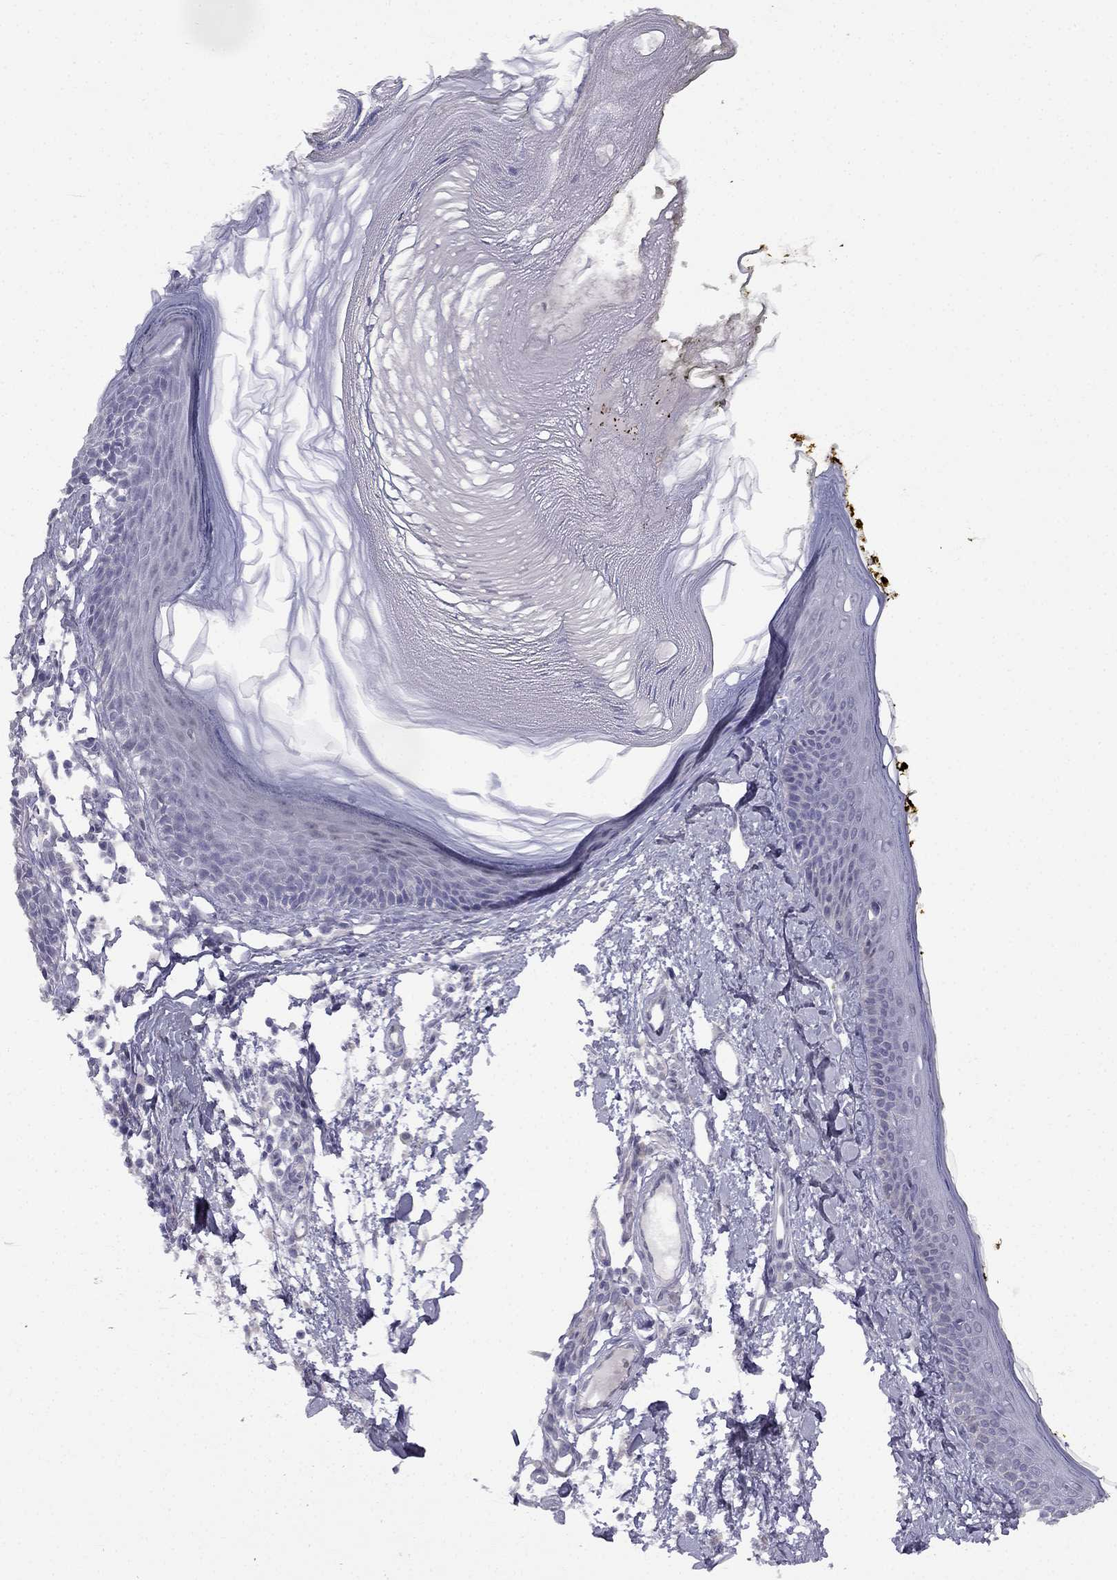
{"staining": {"intensity": "negative", "quantity": "none", "location": "none"}, "tissue": "skin", "cell_type": "Fibroblasts", "image_type": "normal", "snomed": [{"axis": "morphology", "description": "Normal tissue, NOS"}, {"axis": "topography", "description": "Skin"}], "caption": "The immunohistochemistry histopathology image has no significant positivity in fibroblasts of skin.", "gene": "C16orf89", "patient": {"sex": "male", "age": 76}}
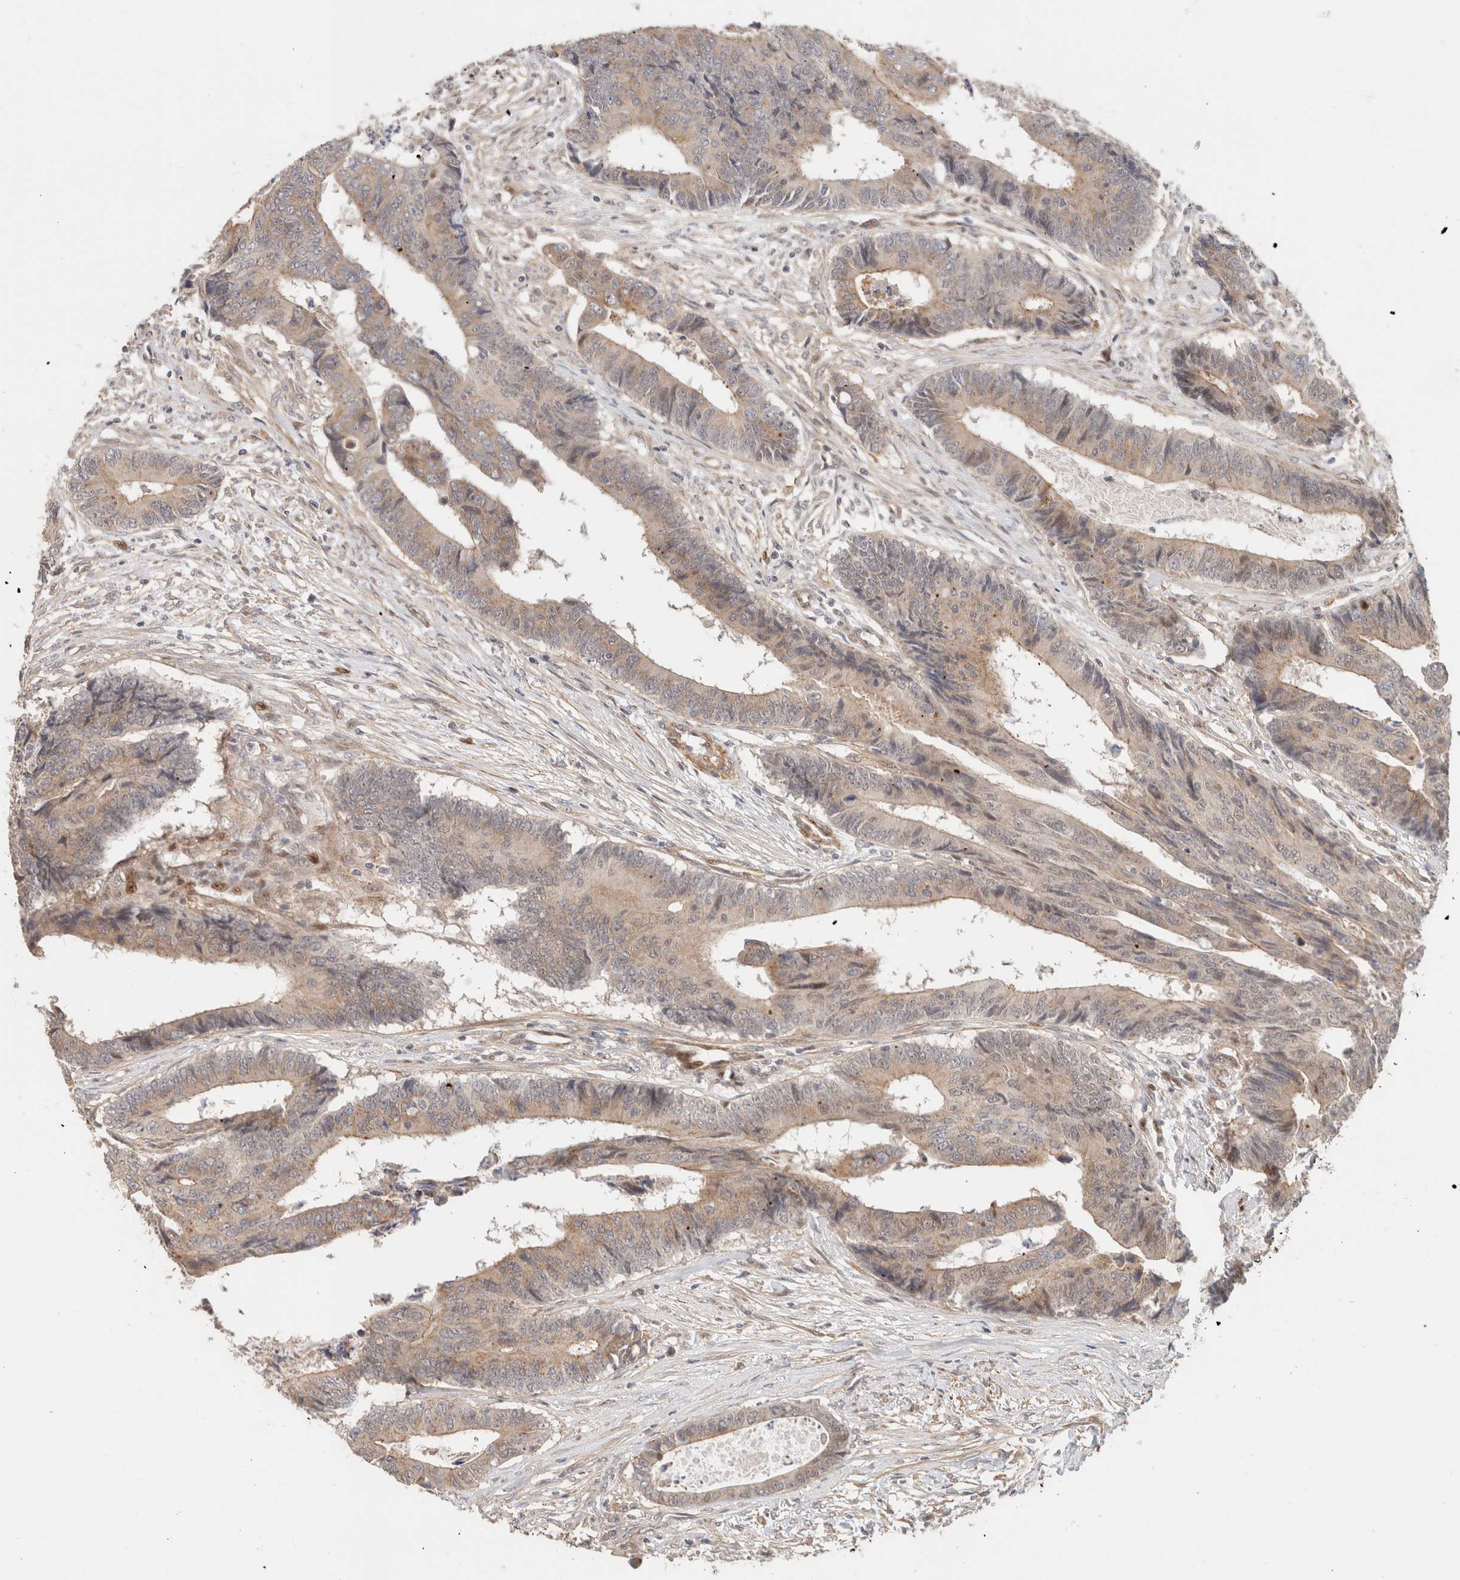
{"staining": {"intensity": "weak", "quantity": ">75%", "location": "cytoplasmic/membranous"}, "tissue": "colorectal cancer", "cell_type": "Tumor cells", "image_type": "cancer", "snomed": [{"axis": "morphology", "description": "Adenocarcinoma, NOS"}, {"axis": "topography", "description": "Rectum"}], "caption": "Protein expression analysis of human colorectal cancer (adenocarcinoma) reveals weak cytoplasmic/membranous staining in about >75% of tumor cells.", "gene": "ID3", "patient": {"sex": "male", "age": 84}}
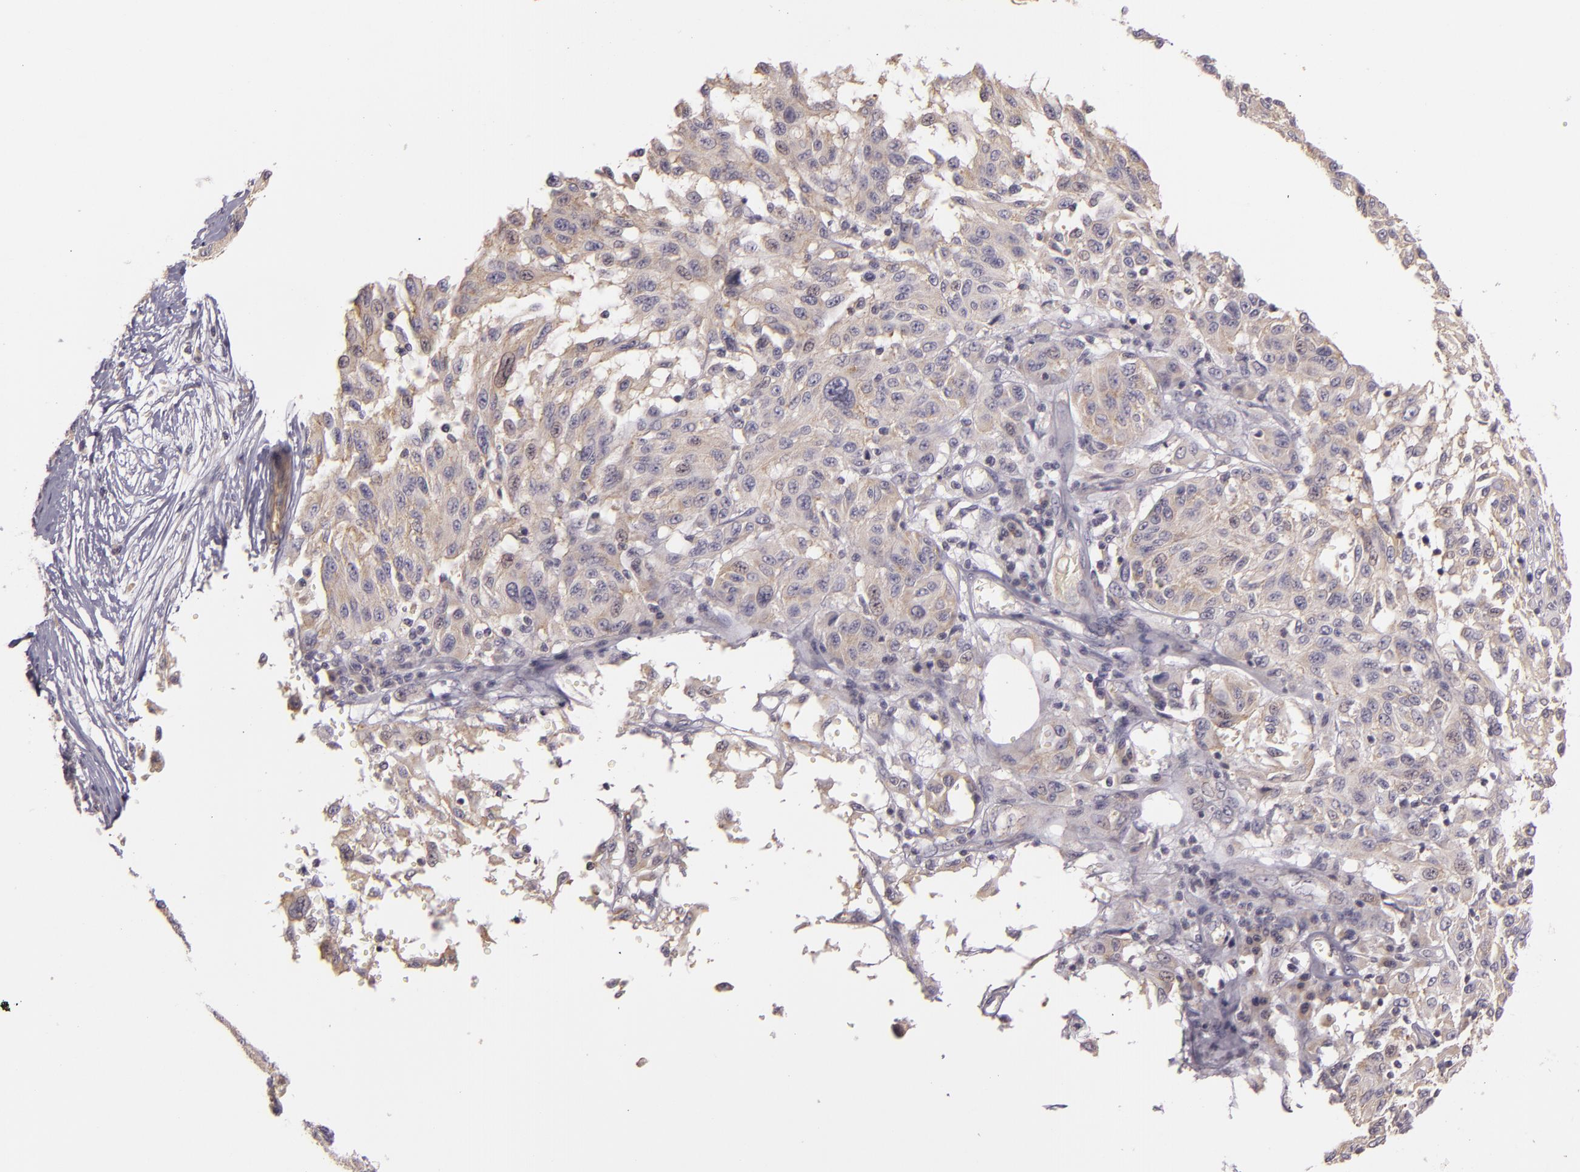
{"staining": {"intensity": "weak", "quantity": "25%-75%", "location": "cytoplasmic/membranous"}, "tissue": "melanoma", "cell_type": "Tumor cells", "image_type": "cancer", "snomed": [{"axis": "morphology", "description": "Malignant melanoma, NOS"}, {"axis": "topography", "description": "Skin"}], "caption": "IHC staining of malignant melanoma, which shows low levels of weak cytoplasmic/membranous staining in about 25%-75% of tumor cells indicating weak cytoplasmic/membranous protein expression. The staining was performed using DAB (brown) for protein detection and nuclei were counterstained in hematoxylin (blue).", "gene": "RALGAPA1", "patient": {"sex": "female", "age": 77}}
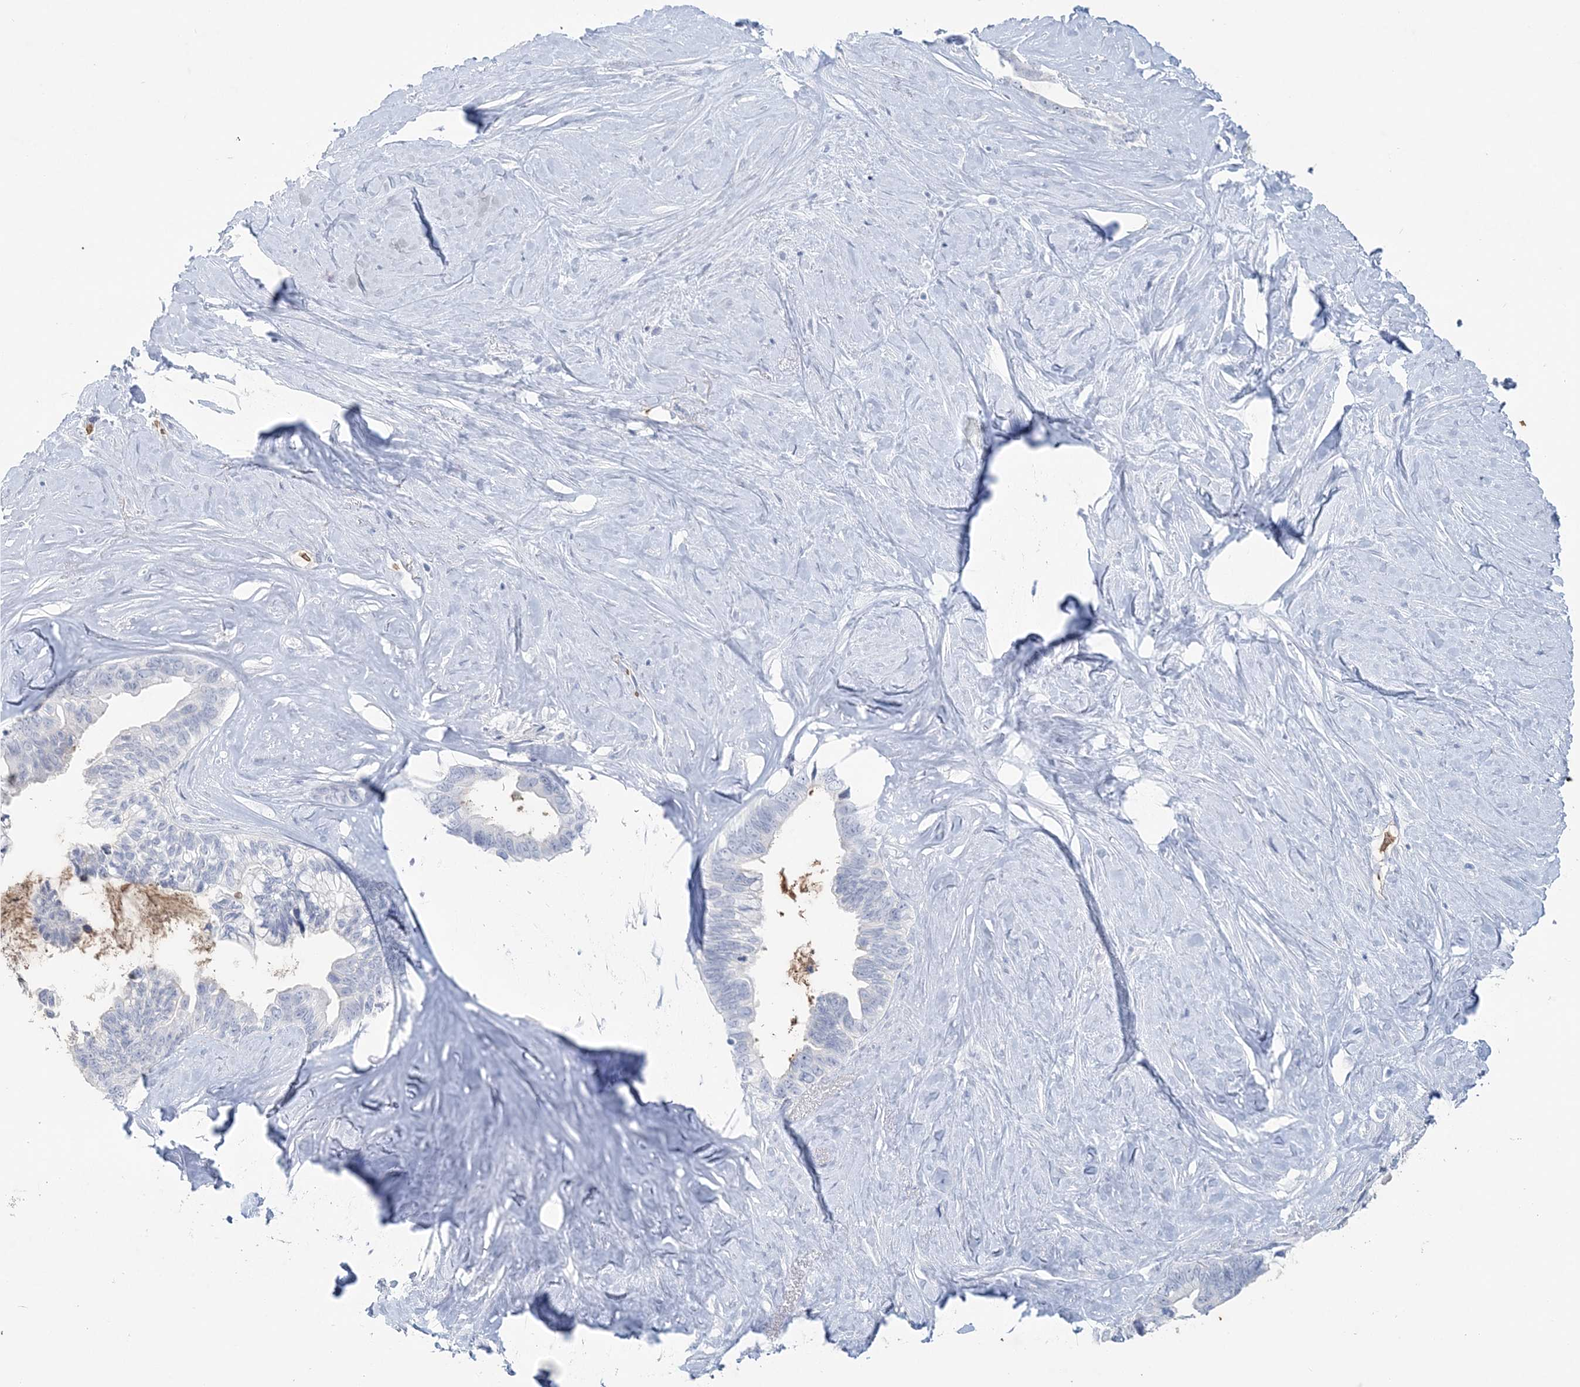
{"staining": {"intensity": "negative", "quantity": "none", "location": "none"}, "tissue": "pancreatic cancer", "cell_type": "Tumor cells", "image_type": "cancer", "snomed": [{"axis": "morphology", "description": "Adenocarcinoma, NOS"}, {"axis": "topography", "description": "Pancreas"}], "caption": "DAB immunohistochemical staining of adenocarcinoma (pancreatic) exhibits no significant staining in tumor cells.", "gene": "HBD", "patient": {"sex": "female", "age": 72}}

About this task
Return the data verbatim, leaving out the pictures it holds.

Answer to the exercise
{"staining": {"intensity": "negative", "quantity": "none", "location": "none"}, "tissue": "skin", "cell_type": "Fibroblasts", "image_type": "normal", "snomed": [{"axis": "morphology", "description": "Normal tissue, NOS"}, {"axis": "topography", "description": "Skin"}], "caption": "The immunohistochemistry histopathology image has no significant positivity in fibroblasts of skin.", "gene": "C16orf89", "patient": {"sex": "male", "age": 76}}
{"staining": {"intensity": "weak", "quantity": ">75%", "location": "cytoplasmic/membranous"}, "tissue": "colorectal cancer", "cell_type": "Tumor cells", "image_type": "cancer", "snomed": [{"axis": "morphology", "description": "Adenocarcinoma, NOS"}, {"axis": "topography", "description": "Rectum"}], "caption": "Protein expression analysis of human colorectal cancer (adenocarcinoma) reveals weak cytoplasmic/membranous staining in about >75% of tumor cells.", "gene": "ID3", "patient": {"sex": "male", "age": 84}}
{"staining": {"intensity": "weak", "quantity": "25%-75%", "location": "cytoplasmic/membranous"}, "tissue": "melanoma", "cell_type": "Tumor cells", "image_type": "cancer", "snomed": [{"axis": "morphology", "description": "Malignant melanoma, NOS"}, {"axis": "topography", "description": "Skin"}], "caption": "IHC staining of malignant melanoma, which shows low levels of weak cytoplasmic/membranous staining in about 25%-75% of tumor cells indicating weak cytoplasmic/membranous protein expression. The staining was performed using DAB (brown) for protein detection and nuclei were counterstained in hematoxylin (blue).", "gene": "RALGAPA1", "patient": {"sex": "female", "age": 77}}
{"staining": {"intensity": "negative", "quantity": "none", "location": "none"}, "tissue": "pancreatic cancer", "cell_type": "Tumor cells", "image_type": "cancer", "snomed": [{"axis": "morphology", "description": "Adenocarcinoma, NOS"}, {"axis": "topography", "description": "Pancreas"}], "caption": "DAB immunohistochemical staining of adenocarcinoma (pancreatic) exhibits no significant staining in tumor cells.", "gene": "HBD", "patient": {"sex": "female", "age": 72}}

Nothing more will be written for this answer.